According to the Existing Home Sales Report from the National Association of Realtors (NAR):
“Total housing inventory at the end of April amounted to 1.16 million units, up 10.5% from March’s inventory and down 20.5% from one year ago (1.46 million). Unsold inventory sits at a 2.4-month supply at the current sales pace, slightly up from March’s 2.1-month supply and down from the 4.0-month supply recorded in April 2020. These numbers continue to represent near-record lows.”
Basically, while we are seeing some improvement, we’re still at near-record lows for housing inventory (as shown in the graph below). Here’s why:
Since the pandemic began, sellers have been cautious when it comes to putting their homes on the market. At the same time that fewer people are listing their homes, more and more people are trying to buy them thanks to today’s low mortgage rates. The influx of buyers aiming to capitalize on those rates are purchasing this limited supply of homes as quickly as they’re coming to market.

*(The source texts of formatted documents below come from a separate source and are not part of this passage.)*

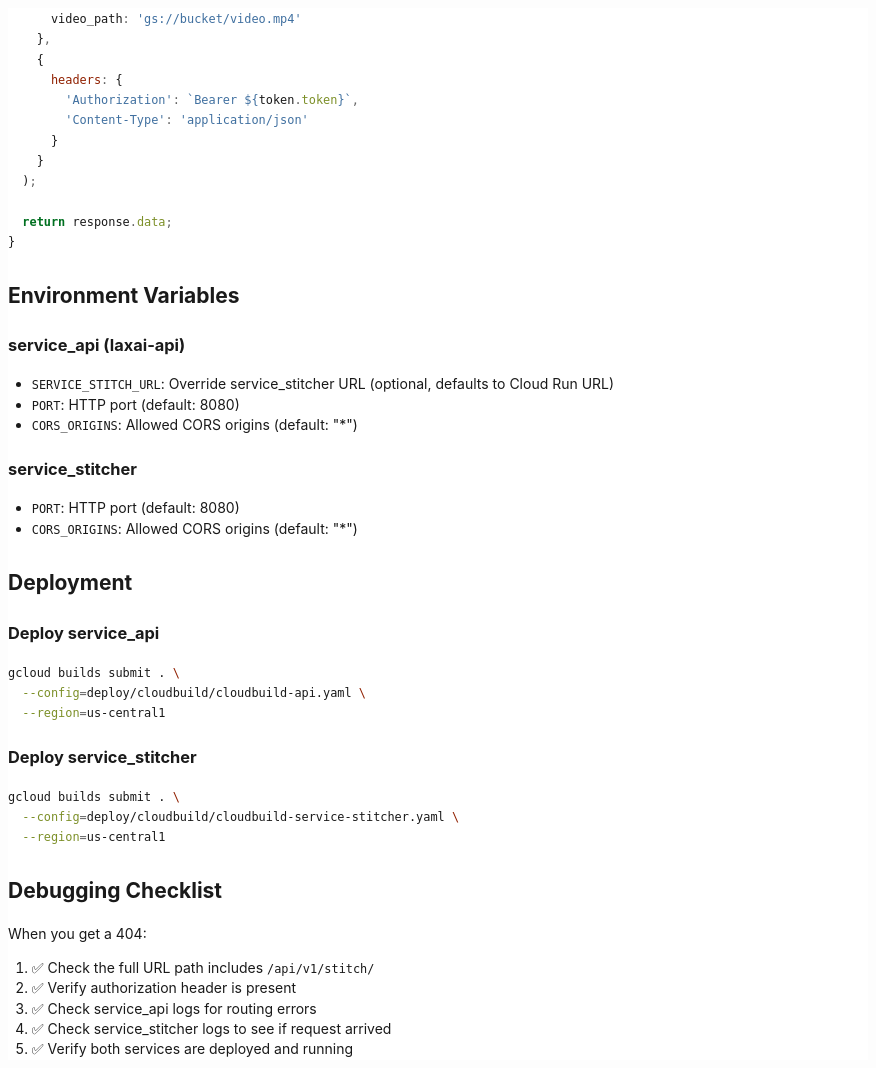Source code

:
 ```javascript
      video_path: 'gs://bucket/video.mp4'
    },
    {
      headers: {
        'Authorization': `Bearer ${token.token}`,
        'Content-Type': 'application/json'
      }
    }
  );
  
  return response.data;
}
```

## Environment Variables

### service_api (laxai-api)
- `SERVICE_STITCH_URL`: Override service_stitcher URL (optional, defaults to Cloud Run URL)
- `PORT`: HTTP port (default: 8080)
- `CORS_ORIGINS`: Allowed CORS origins (default: "*")

### service_stitcher
- `PORT`: HTTP port (default: 8080)
- `CORS_ORIGINS`: Allowed CORS origins (default: "*")

## Deployment

### Deploy service_api
```bash
gcloud builds submit . \
  --config=deploy/cloudbuild/cloudbuild-api.yaml \
  --region=us-central1
```

### Deploy service_stitcher
```bash
gcloud builds submit . \
  --config=deploy/cloudbuild/cloudbuild-service-stitcher.yaml \
  --region=us-central1
```

## Debugging Checklist

When you get a 404:
1. ✅ Check the full URL path includes `/api/v1/stitch/`
2. ✅ Verify authorization header is present
3. ✅ Check service_api logs for routing errors
4. ✅ Check service_stitcher logs to see if request arrived
5. ✅ Verify both services are deployed and running
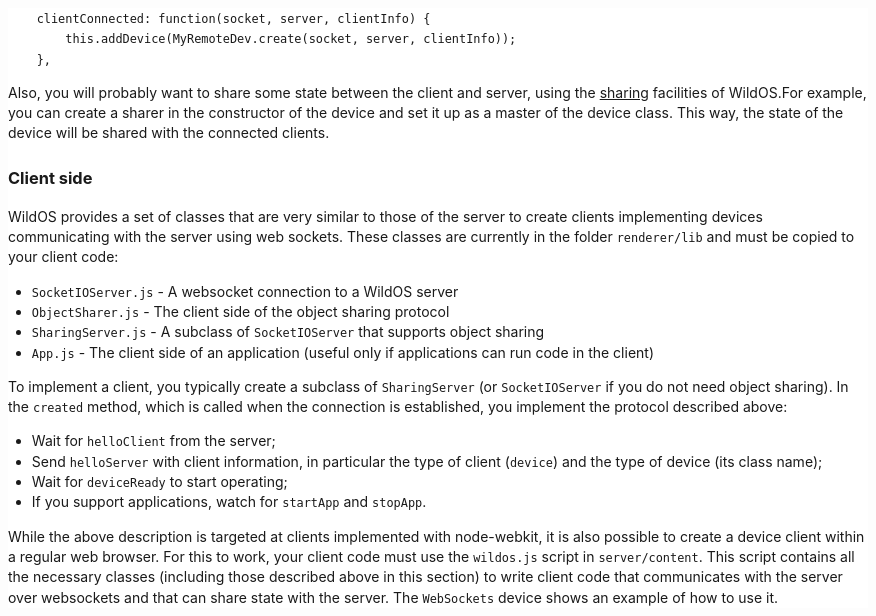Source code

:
 ```
	clientConnected: function(socket, server, clientInfo) {
		this.addDevice(MyRemoteDev.create(socket, server, clientInfo));
	},
```

Also, you will probably want to share some state between the client and server, using the [sharing](sharing.html) facilities of WildOS.For example, you can create a sharer in the constructor of the device and set it up as a master of the device class. This way, the state of the device will be shared with the connected clients.

### Client side

WildOS provides a set of classes that are very similar to those of the server to create clients implementing devices communicating with the server using web sockets. These classes are currently in the folder `renderer/lib` and must be copied to your client code:

- `SocketIOServer.js` - A websocket connection to a WildOS server
- `ObjectSharer.js` - The client side of the object sharing protocol
- `SharingServer.js` - A subclass of `SocketIOServer` that supports object sharing
- `App.js` - The client side of an application (useful only if applications can run code in the client)

To implement a client, you typically create a subclass of `SharingServer` (or `SocketIOServer` if you do not need object sharing). 
In the `created` method, which is called when the connection is established, you implement the protocol described above:

- Wait for `helloClient` from the server;
- Send `helloServer` with client information, in particular the type of client (`device`) and the type of device (its class name);
- Wait for `deviceReady` to start operating;
- If you support applications, watch for `startApp` and `stopApp`.

While the above description is targeted at clients implemented with node-webkit, it is also possible to create a device client within a regular web browser. For this to work, your client code must use the `wildos.js` script in `server/content`. This script contains all the necessary classes (including those described above in this section) to write client code that communicates with the server over websockets and that can share state with the server. The `WebSockets` device shows an example of how to use it.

This inventory shortage doesn’t just apply to existing homes that are already built. When it comes to new construction, builders are trying to do their part to bring more newly built homes into the market. However, due to challenges with things like lumber supply, they’re also not able to keep up with demand. In their Monthly New Residential Sales report, the United States Census Bureau states:
“The seasonally‐adjusted estimate of new houses for sale at the end of April was 316,000. This represents a supply of 4.4 months at the current sales rate.”
Sam Khater, Chief Economist at Freddie Mac, elaborates:
“In the span of five decades, entry level construction fell from 418,000 units per year in the late 1970s to 65,000 in 2020.
While in 2020 only 65,000 entry-level homes were completed, there were 2.38 million first-time homebuyers that purchased homes. Not all renters looking to purchase their first home were in the market for entry-level homes, however, the large disparity illustrates the significant and rapidly widening gap between entry-level supply and demand.”
Despite today’s low inventory, there is reason to be optimistic.
Regarding existing home sales, Sabrina Speianu, Senior Economic Research Analyst at realtor.com, explains:
“In May, newly listed homes grew by 5.4% on a year-over-year basis compared to the earlier days of the COVID-19 pandemic last year…
In May, the share of newly listed homes compared to active daily inventory hit a historical high of 44.4%, 17.3 percentage points higher than last year and 15.1 percentage points above typical levels seen in 2017 to 2019. This is a reflection of quickly selling homes and, for buyers, it means that while they can expect fresh new listings every week, they will have to be prepared to move quickly on desirable homes.”
As for newly built homes, builders are also confident about what’s ahead for housing inventory. Robert Dietz, Chief Economist at the National Association of Home Builders (NAHB), shares:
“Builder confidence in the market remains strong due to a lack of resale inventory, low mortgage interest rates, and a growing demographic of prospective home buyers.”
Things are starting to look up for residential real estate inventory. As the country continues to reopen, more houses are likely to be listed for sale. However, as long as buyer demand remains high, it will take time for the balance between supply and demand to truly neutralize.